Judith Wright - A Life #
Judith Wright was born in 1915, had her first poem published at 25, and her first collection appeared in 1946; she continued to write poems until she was 70 and also wrote children’s books and an autobiography, which she was still working on when she died in 2000.
Her poetry and her championing of the environment and Indigenous rights, both in her creative work and in her activism, made her an inspiring figure many years ahead of her time: for me, reading Judith Wright resonates far more with a sense of Australia than reading Henry Lawson or Banjo Paterson.
And she became a shining beacon to younger writers who grew up reading her work: Fiona Capp went on a pilgrimage to the places Wright knew and loved, and wrote a memoir in tribute, My Blood’s Country.
Capp also unearthed a secret love affair. For 25 years, Wright and political guru H.C. “Nugget” Coombs had been partners, but did not reveal their relationship because Coombs didn’t want to put his wife through the strain of divorce. And more controversy surfaced only last year, when Georgina Arnott’s new biography, The Unknown Judith Wright, disturbed some skeletons in the ancestral cupboard.
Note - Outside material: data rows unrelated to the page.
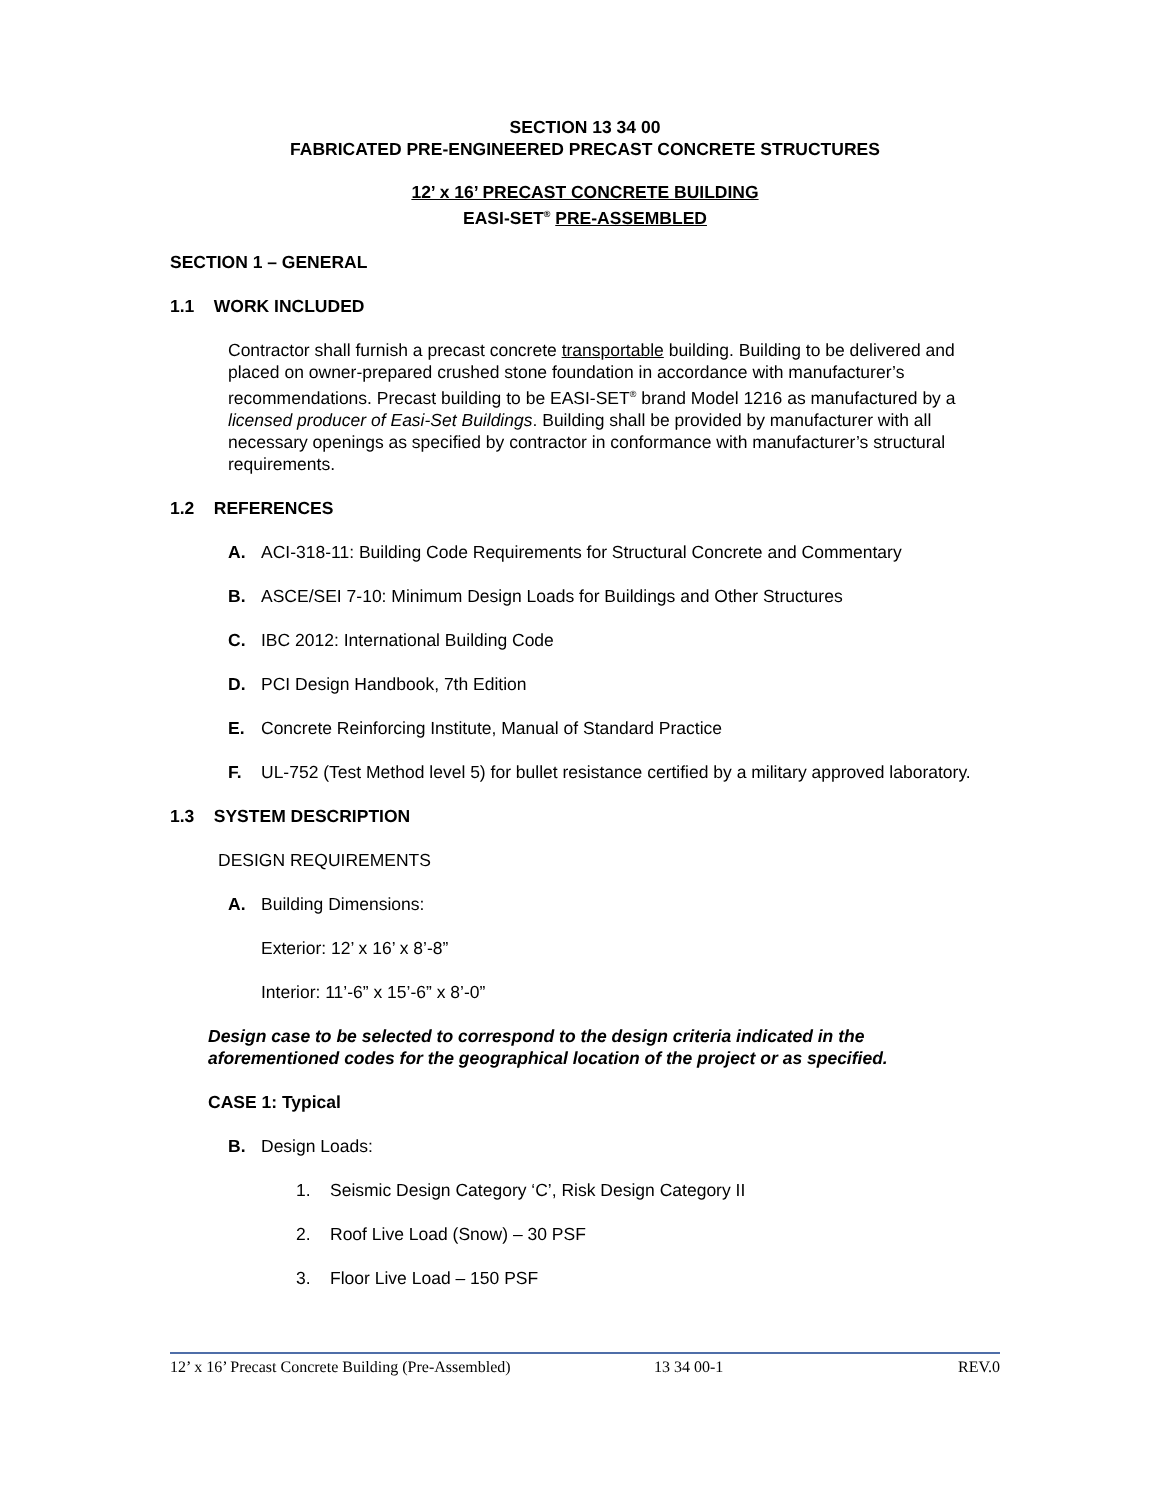SECTION 13 34 00
FABRICATED PRE-ENGINEERED PRECAST CONCRETE STRUCTURES
12’ x 16’ PRECAST CONCRETE BUILDING
EASI-SET<sup>®</sup> PRE-ASSEMBLED
SECTION 1 – GENERAL
1.1 WORK INCLUDED
Contractor shall furnish a precast concrete transportable building. Building to be delivered and placed on owner-prepared crushed stone foundation in accordance with manufacturer’s recommendations. Precast building to be EASI-SET<sup>®</sup> brand Model 1216 as manufactured by a licensed producer of Easi-Set Buildings. Building shall be provided by manufacturer with all necessary openings as specified by contractor in conformance with manufacturer’s structural requirements.
1.2 REFERENCES
A. ACI-318-11: Building Code Requirements for Structural Concrete and Commentary
B. ASCE/SEI 7-10: Minimum Design Loads for Buildings and Other Structures
C. IBC 2012: International Building Code
D. PCI Design Handbook, 7th Edition
E. Concrete Reinforcing Institute, Manual of Standard Practice
F. UL-752 (Test Method level 5) for bullet resistance certified by a military approved laboratory.
1.3 SYSTEM DESCRIPTION
DESIGN REQUIREMENTS
A. Building Dimensions:
Exterior: 12’ x 16’ x 8’-8”
Interior: 11’-6” x 15’-6” x 8’-0”
Design case to be selected to correspond to the design criteria indicated in the aforementioned codes for the geographical location of the project or as specified.
CASE 1: Typical
B. Design Loads:
1. Seismic Design Category ‘C’, Risk Design Category II
2. Roof Live Load (Snow) – 30 PSF
3. Floor Live Load – 150 PSF
12’ x 16’ Precast Concrete Building (Pre-Assembled) 13 34 00-1 REV.0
Wright had written a two-book history of her wealthy pastoral family, the Wyndhams, which described them as “figures of serene achievement”. But Arnott revealed they probably dispossessed the Aboriginal inhabitants of the land where they settled in 1828 and may have taken part in their murder. Moreover, Arnott contended, Wright could have found evidence of such violence in her research.
Did this damage the saintly Judith Wright image? Possibly it just brought things back to earth and helped us to see her as irrevocably a woman of her times. Kevin Brophy examined the book’s allegations in an article for The Conversation, and concluded, “If it makes Judith Wright a more deeply human and humanly flawed presence for us, it’s a book to be grateful for”.
I’m sad that Wright never won the Nobel, although she certainly had plenty of Australian accolades. But then for women of her era it was an almost unheard-of honour. Of the 114 laureates, only 14 have been women, beginning with Selma Lagerlof in 1909. The most recent winner was Svetlana Alexievich in 2015.
But what a legacy Wright has left us, and what power her poetry still unleashes. As fellow poet Mark O’Connor has said, her environmental poems “are today stopping more bulldozers than any environmental activists”.